Si vous suivez les actualités sur les baleines, vous avez probablement déjà entendu parler des engins de pêche fantômes. Certains de nos lecteurs s’interrogent : quels sont ces spectres qui se tapissent dans l’ombre de nos océans? Quel est leur impact sur les baleines? Loin d’être des créatures paranormales, il s’agit d’engins de pêche ayant été abandonnés, perdus ou encore jetés à la mer. Dans la majorité des cas, les pertes sont accidentelles et causées par l’accrochage des engins sur le fond marin, un enchevêtrement avec d’autres engins, des conditions météorologiques défavorables ou un bris provoqué par le trafic maritime.
Pêche et océans Canada estime qu’entre 600 000 et 800 000 tonnes d’engins fantômes se retrouvent ainsi dans les océans chaque année. C’est environ le poids de 10 000 rorquals bleus! Les engins de pêche fantômes représentent ainsi près de 10% du volume total des détritus marins. Mais même s’ils ne constituent qu’un dixième des déchets demeurant au fond de nos océans, ces engins sont aujourd’hui la plus grande source de pollution plastique en milieu maritime. Ils sont, après tout, faits de matériaux plastiques très robustes, tels que du nylon, du polyéthylène ou du polypropylène. Entre 46 et 70% des particules de microplastique qui sont présentement en suspens dans les eaux océaniques proviendraient de la très lente décomposition de ces fibres synthétiques.
Des pièges mortels
Bien qu’ils ne soient plus activement utilisés, les engins de pêche fantômes ont été conçus pour une tâche bien précise : attraper des poissons. Et ça, ils le font toujours, même lorsqu’ils reposent sur le plancher océanique ou sont emportés par les courants marins. La pêche fantôme devient alors une forme de pêche sans pêcheur. La présence de ces engins provoque ainsi chaque année un nombre important d’empêtrements accidentels de poissons et de mammifères marins, ce qui cause un grand nombre de blessures et de décès.
Les engins fantômes participent aussi à la dégradation du paysage aquatique. Ils recouvrent les fonds marins et endommagent les habitats océaniques. Les coraux sont particulièrement vulnérables : les cordages et les filets à la dérive les brisent, les écrasent et les asphyxient, provoquant leur mort prématurée et mettant en péril la faune qui y élit habituellement domicile.
Des solutions mises en marche
Depuis quelques années, les impacts des engins de pêche fantômes sont de plus en plus étudiés. En conséquence, les efforts se multiplient à l’échelle mondiale pour nettoyer les océans de ces déchets. En 2020, le Canada a procédé à la création d’un Fonds de financement pour soutenir 26 projets s’attelant à cette problématique. Parmi ces projets, plusieurs vont viser le repêchage des engins fantômes. D’autres vont orienter leurs efforts sur le développement de nouvelles technologies qui visent à améliorer les stratégies de récupération et de recyclage. Certains projets ont plutôt pour objectif de revoir la conception et la composition des futurs engins de pêche afin de les rendre moins mortels et moins polluants.

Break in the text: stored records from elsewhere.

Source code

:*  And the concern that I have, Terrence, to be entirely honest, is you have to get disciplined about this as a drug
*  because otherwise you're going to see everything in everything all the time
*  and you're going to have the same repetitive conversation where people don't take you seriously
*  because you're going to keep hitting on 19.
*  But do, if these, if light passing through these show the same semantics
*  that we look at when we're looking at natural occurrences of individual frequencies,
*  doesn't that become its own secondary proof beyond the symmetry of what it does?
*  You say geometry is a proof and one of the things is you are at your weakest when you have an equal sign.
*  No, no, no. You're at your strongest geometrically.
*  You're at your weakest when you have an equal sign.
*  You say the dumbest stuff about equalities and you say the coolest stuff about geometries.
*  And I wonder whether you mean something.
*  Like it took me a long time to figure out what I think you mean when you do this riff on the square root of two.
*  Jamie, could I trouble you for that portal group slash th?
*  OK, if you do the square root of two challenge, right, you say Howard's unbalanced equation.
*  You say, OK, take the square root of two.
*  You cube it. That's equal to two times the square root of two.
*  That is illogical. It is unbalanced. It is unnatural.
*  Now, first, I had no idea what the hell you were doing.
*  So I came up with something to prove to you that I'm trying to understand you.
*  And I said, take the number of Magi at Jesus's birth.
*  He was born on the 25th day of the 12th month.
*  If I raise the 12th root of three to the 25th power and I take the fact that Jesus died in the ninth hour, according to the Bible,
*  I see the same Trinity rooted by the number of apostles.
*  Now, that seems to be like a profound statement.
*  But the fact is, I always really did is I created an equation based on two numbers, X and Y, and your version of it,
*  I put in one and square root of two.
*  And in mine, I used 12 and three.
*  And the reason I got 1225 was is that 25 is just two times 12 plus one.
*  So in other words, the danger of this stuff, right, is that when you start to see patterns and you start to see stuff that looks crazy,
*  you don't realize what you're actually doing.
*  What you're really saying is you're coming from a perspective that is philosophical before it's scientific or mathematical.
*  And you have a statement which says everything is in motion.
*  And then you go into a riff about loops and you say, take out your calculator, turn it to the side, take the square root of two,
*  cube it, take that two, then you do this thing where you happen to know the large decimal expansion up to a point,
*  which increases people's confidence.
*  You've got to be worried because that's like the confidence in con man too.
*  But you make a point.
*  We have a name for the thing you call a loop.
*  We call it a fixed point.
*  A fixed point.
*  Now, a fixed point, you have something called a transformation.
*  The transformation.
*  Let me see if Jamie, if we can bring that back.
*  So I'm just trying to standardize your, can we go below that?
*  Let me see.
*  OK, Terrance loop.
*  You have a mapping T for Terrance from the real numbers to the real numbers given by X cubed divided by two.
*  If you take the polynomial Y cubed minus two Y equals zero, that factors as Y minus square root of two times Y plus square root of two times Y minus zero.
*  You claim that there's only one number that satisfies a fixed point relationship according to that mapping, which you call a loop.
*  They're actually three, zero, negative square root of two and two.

Au cours de l’année 2020, les efforts canadiens de nettoyage ont permis d’extraire 63 tonnes d’engins fantômes de l’océan Atlantique, dont 14% provenaient du fleuve Saint-Laurent. Certains ont pu être retournés à leurs propriétaires. Les engins restants ont été confiés à des centres spécialisés. Ces centres, qui bénéficient du Fonds de financement, développent de nouveaux processus de triage et de recyclage des engins de pêche afin d’en détourner le plus possible des sites d’enfouissement.
Des opérations de nettoyage ont aussi été prévues dans le Pacifique pour 2021. Leur bilan pour l’année reste à venir.